Transcribed page contents:
╭──
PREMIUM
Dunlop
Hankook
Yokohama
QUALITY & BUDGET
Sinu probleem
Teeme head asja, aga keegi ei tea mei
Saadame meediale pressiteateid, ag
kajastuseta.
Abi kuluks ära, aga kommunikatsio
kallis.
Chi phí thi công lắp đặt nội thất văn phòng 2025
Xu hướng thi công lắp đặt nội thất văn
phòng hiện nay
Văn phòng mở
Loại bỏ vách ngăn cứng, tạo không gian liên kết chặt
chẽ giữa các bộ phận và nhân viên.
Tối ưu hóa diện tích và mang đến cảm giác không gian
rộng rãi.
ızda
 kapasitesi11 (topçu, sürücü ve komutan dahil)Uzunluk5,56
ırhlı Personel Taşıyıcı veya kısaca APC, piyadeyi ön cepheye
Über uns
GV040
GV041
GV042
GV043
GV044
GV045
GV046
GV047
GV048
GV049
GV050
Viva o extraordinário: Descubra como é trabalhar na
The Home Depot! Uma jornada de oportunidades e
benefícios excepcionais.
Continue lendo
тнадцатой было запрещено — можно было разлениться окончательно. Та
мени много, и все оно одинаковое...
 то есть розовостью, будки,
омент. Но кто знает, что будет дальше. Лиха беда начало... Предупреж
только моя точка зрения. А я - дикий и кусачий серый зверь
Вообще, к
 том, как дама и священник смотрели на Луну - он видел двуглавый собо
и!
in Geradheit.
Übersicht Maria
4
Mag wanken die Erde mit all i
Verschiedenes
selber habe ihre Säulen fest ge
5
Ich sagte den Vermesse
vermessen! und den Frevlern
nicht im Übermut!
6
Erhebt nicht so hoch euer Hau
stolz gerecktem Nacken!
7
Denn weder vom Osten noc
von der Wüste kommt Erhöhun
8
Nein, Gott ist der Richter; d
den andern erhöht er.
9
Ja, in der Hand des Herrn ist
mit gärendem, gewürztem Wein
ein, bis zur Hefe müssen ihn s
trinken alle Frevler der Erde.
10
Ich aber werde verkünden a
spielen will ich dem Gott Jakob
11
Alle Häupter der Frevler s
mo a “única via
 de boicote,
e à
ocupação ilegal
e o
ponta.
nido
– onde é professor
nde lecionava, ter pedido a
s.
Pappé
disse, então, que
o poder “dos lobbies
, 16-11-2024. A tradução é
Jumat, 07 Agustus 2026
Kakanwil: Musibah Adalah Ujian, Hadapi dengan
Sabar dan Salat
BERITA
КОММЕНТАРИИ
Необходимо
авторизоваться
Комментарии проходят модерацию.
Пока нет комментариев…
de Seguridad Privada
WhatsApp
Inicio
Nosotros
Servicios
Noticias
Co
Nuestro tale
╰──
- What you need to do:
Among the entries, find each line that includes the string "gian" and copy it.

- Reply:
Loại bỏ vách ngăn cứng, tạo không gian liên kết chặt
Tối ưu hóa diện tích và mang đến cảm giác không gian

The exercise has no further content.